# Input data:
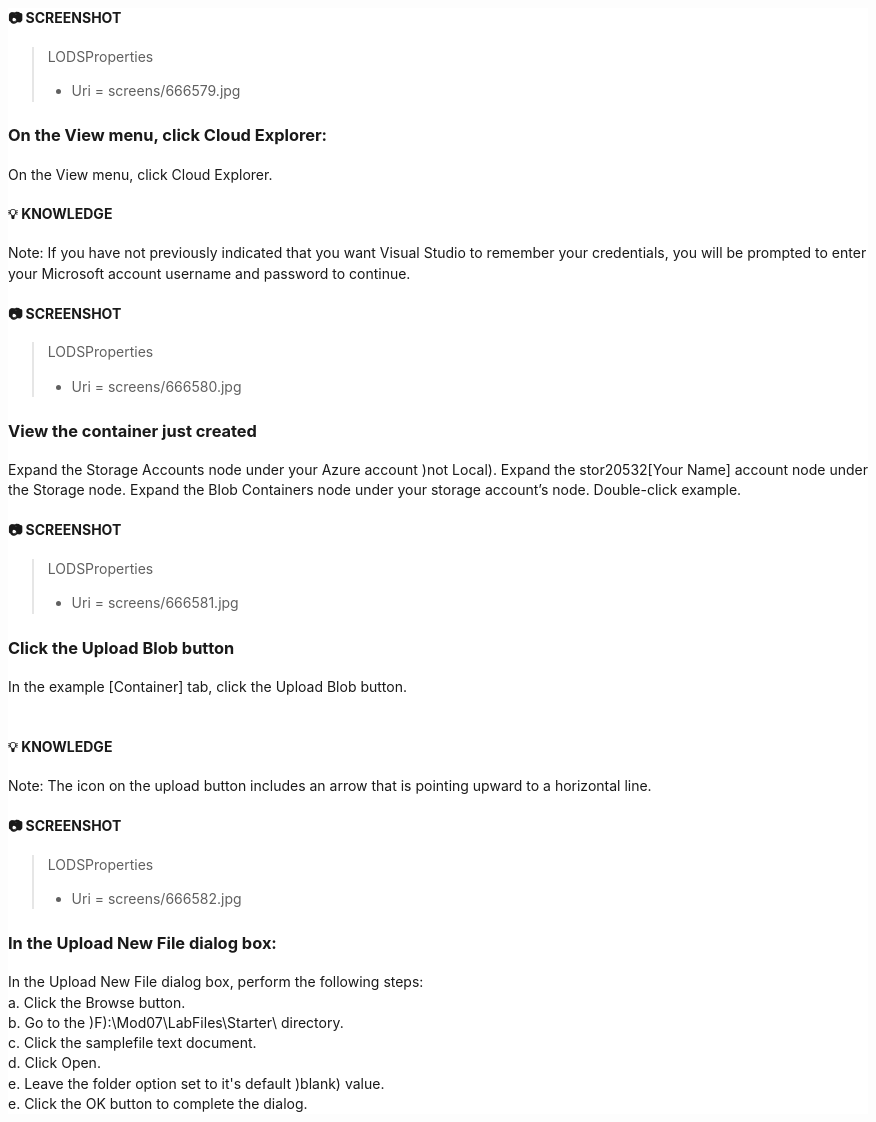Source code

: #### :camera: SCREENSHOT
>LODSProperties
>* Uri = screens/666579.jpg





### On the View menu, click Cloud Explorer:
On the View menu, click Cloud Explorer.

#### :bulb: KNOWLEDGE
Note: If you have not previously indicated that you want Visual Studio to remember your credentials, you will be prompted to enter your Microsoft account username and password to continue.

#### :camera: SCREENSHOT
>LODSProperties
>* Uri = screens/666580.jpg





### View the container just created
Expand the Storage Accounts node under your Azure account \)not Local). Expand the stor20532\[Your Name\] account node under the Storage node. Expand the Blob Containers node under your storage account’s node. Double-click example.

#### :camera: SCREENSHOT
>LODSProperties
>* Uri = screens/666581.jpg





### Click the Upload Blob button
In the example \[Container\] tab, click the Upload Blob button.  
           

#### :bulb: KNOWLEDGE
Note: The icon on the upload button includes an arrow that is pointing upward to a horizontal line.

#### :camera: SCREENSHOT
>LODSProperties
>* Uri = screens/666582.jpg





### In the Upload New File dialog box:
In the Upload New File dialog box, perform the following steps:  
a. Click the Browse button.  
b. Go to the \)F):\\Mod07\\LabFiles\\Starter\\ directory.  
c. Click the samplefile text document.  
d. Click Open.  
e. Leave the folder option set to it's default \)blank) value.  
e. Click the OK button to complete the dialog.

# What you need to do:
Update the rows from the line containing "### On the View" through the line containing "Uri = screens/666582.jpg" by changing "Cloud Explorer" to "Server Explorer", and give back only those lines with nothing else altered.

# Finished task:
### On the View menu, click Server Explorer:
On the View menu, click Server Explorer.

#### :bulb: KNOWLEDGE
Note: If you have not previously indicated that you want Visual Studio to remember your credentials, you will be prompted to enter your Microsoft account username and password to continue.

#### :camera: SCREENSHOT
>LODSProperties
>* Uri = screens/666580.jpg





### View the container just created
Expand the Storage Accounts node under your Azure account \)not Local). Expand the stor20532\[Your Name\] account node under the Storage node. Expand the Blob Containers node under your storage account’s node. Double-click example.

#### :camera: SCREENSHOT
>LODSProperties
>* Uri = screens/666581.jpg





### Click the Upload Blob button
In the example \[Container\] tab, click the Upload Blob button.  
           

#### :bulb: KNOWLEDGE
Note: The icon on the upload button includes an arrow that is pointing upward to a horizontal line.

#### :camera: SCREENSHOT
>LODSProperties
>* Uri = screens/666582.jpg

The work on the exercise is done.